======== PASSAGE ========

So much had to be eliminated. It was hard to eliminate the Degenerate Art Show, a subject which is newly discussed. Stephanie Barron of Lacma is an expert on Degenerate Art and was so generous.

Once we decided upon which aspects to focus on, then we could give focus to the interviews.

There were so many of her important shows we could not include. For instance there was a show on collages featuring William Baziotes , Jackson Pollack and Robert Motherwell which started a more modern collage trend in art. The 31 Women Art Show which we did include pushed forward another message which I think is important.

And so many different things have been written about Peggy — there were hundreds of articles written about her during her lifetime. She also kept beautiful scrapbooks of articles written about her, which are now in the archives of the Guggenheim Museum.

The Guggenheim foundation did not commission this documentary but they were very supportive and the film premiered there in New York in a wonderful celebration. They wanted to represent Peggy and her paintings properly. The paintings were secondary characters and all were carefully placed historically in a correct fashion.

Sl: You said in one interview Guggenheim became a central figure in the modern art movement?

Liv: Yes and she did it without ego. Sharing was always her purpose in collecting art. She was not out for herself. Before Peggy, the art world was very different. And today it is part of wealth management.

Other collectors had a different way with art. Isabelle Stewart Gardner bought art for her own personal consumption. The Gardner Museum came later. Gertrude Stein was sharing the vision of her brother when she began collecting art. The Coen sisters were not sharing.

Her benevolence ranged from giving Berenice Abbott the money to buy her first camera to keeping Pollock afloat during lean times.

Djuana Barnes, who had a 'Love Love Love Hate Hate Hate' relationship with Peggy wrote Nightwood in Peggy's country house in England.

She was in Paris to the last minute. She planned how to safeguard artwork from the Nazis during World War II. She was storing gasoline so she could escape. She lived on the Ile St. Louis with her art and moved the paintings out first to a children's boarding school and then to Marseilles where it was shipped out to New York City.

Her role in art was not taken seriously because of her very public love life which was described in very derogatory terms. There was more talk about her love life than about her collection of art.

Her autobiography, Out of This Century: Confessions of an Art Addict (1960) , was scandalous when it came out — and she didn't even use real names, she used pseudonyms for her numerous partners. Only after publication did she reveal the names of the men she slept with.

========

THINGS TO DO:
[1] Please reproduce the records from their first line through the line containing "avanzamenti concreti sulle", with both of those lines included.
[2] Continue the interview about Peggy Guggenheim from the point where it stops.

======== AVAILABLE RECORDS ========

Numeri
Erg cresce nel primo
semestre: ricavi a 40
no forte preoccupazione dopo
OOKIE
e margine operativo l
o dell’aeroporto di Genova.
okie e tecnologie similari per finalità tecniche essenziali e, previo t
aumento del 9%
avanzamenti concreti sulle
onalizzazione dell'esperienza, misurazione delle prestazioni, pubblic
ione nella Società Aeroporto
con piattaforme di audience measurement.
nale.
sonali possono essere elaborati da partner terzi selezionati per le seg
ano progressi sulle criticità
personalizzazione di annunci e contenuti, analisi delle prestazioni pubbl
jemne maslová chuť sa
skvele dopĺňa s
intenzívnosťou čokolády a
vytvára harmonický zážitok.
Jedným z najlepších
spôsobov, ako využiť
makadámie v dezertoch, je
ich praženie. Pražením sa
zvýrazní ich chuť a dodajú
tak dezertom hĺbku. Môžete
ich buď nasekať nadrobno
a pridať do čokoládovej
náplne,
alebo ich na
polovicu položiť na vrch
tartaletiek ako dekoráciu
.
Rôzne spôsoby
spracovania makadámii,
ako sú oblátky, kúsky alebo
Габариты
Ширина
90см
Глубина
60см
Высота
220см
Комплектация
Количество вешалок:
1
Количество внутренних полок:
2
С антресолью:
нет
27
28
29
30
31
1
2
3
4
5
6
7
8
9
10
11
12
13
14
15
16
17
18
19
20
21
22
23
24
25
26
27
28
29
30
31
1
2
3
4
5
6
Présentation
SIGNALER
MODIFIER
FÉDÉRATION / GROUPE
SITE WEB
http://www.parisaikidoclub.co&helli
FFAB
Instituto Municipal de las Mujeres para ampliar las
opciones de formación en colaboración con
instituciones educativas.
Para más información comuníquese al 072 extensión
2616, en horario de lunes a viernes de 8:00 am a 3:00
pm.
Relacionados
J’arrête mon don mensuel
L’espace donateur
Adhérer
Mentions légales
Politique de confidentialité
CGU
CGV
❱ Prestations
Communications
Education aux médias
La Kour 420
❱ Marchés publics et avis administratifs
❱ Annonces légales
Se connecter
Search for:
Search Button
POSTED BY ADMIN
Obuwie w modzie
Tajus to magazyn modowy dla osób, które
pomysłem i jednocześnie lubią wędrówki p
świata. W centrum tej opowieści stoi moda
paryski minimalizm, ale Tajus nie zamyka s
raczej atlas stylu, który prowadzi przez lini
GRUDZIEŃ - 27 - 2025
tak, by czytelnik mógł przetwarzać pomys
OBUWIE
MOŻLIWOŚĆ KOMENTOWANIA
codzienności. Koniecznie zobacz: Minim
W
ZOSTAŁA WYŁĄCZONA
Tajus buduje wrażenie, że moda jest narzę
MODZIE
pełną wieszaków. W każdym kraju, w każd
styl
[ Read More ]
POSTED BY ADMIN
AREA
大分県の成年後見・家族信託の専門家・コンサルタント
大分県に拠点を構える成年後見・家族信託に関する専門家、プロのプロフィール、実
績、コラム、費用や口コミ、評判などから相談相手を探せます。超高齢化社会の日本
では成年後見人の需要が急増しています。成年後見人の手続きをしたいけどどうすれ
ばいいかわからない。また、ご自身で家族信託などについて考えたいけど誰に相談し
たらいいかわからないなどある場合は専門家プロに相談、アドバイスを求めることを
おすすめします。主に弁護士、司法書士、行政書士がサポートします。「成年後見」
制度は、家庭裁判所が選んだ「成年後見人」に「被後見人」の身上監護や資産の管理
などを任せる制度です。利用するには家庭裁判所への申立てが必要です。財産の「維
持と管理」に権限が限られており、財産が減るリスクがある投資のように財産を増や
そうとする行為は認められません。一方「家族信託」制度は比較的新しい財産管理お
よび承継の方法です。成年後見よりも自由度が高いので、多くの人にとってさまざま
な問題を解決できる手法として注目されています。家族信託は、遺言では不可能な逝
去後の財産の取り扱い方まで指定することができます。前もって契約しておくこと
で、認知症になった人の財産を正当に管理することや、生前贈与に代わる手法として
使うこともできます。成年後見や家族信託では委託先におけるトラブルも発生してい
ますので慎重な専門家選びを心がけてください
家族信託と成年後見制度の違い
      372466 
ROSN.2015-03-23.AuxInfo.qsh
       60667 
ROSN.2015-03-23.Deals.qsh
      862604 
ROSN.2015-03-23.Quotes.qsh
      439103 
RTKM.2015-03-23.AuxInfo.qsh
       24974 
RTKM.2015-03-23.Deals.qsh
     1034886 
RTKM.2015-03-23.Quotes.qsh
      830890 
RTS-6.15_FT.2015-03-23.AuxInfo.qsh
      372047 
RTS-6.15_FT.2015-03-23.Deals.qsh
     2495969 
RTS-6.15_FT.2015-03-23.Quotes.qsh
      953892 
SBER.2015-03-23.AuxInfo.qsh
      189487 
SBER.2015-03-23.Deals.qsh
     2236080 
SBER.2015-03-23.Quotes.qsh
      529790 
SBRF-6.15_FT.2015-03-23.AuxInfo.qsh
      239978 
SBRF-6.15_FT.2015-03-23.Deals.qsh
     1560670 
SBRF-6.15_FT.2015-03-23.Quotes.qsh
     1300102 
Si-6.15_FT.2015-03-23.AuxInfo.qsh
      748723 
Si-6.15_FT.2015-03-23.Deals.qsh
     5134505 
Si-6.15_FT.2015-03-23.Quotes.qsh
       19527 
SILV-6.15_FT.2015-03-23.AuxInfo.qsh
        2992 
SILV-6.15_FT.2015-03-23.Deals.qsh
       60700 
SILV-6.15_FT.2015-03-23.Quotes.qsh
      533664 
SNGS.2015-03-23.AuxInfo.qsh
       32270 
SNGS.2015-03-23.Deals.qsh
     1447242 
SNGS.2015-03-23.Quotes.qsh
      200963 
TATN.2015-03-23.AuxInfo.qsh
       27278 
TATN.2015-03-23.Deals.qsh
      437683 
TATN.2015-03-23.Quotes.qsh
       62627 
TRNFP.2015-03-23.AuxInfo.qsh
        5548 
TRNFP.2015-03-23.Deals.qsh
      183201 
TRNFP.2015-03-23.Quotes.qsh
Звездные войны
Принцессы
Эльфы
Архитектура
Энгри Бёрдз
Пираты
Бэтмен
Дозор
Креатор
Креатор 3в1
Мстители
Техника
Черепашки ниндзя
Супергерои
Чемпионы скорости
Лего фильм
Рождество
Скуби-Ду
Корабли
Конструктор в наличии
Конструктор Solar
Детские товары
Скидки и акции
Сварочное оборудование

========

RESPONSES TO THE TASKS:
[1]
Numeri
Erg cresce nel primo
semestre: ricavi a 40
no forte preoccupazione dopo
OOKIE
e margine operativo l
o dell’aeroporto di Genova.
okie e tecnologie similari per finalità tecniche essenziali e, previo t
aumento del 9%
avanzamenti concreti sulle

[2]
The fact that she spoke about her sexual life at all was the most outrageous aspect. She was opening herself up to ridicule, but she didn't care. Peggy was her own person and she felt good in her own skin. But it was definitely unconventional behavior. I think her sexual appetites revealed a lot about finding her own identity.

A lot of it was tied to the loss of her father, I think, in addition to her wanting to feel accepted. She was also very adventurous — look at the men she slept with. I mean, come on, they are amazing! Samuel Beckett, Yves Tanguy, Marcel Duchamp, and she married Max Ernst. I think it was really ballsy of her to have been so open about her sexuality; this was not something people did back then. So many people are bound by conventional rules but Peggy said no. She grabbed hold of life and she lived it on her own terms.

Sl: You also give Peggy credit for changing the way art was exhibited. Can you explain that?

Liv: One of her greatest achievements was her gallery space in New York City, Art of This Century, which was unlike anything the art world has seen before or since in the way that it shattered the boundaries of the gallery space that we've come to know today — the sterile white cube. She came to be a genius at displaying her collections...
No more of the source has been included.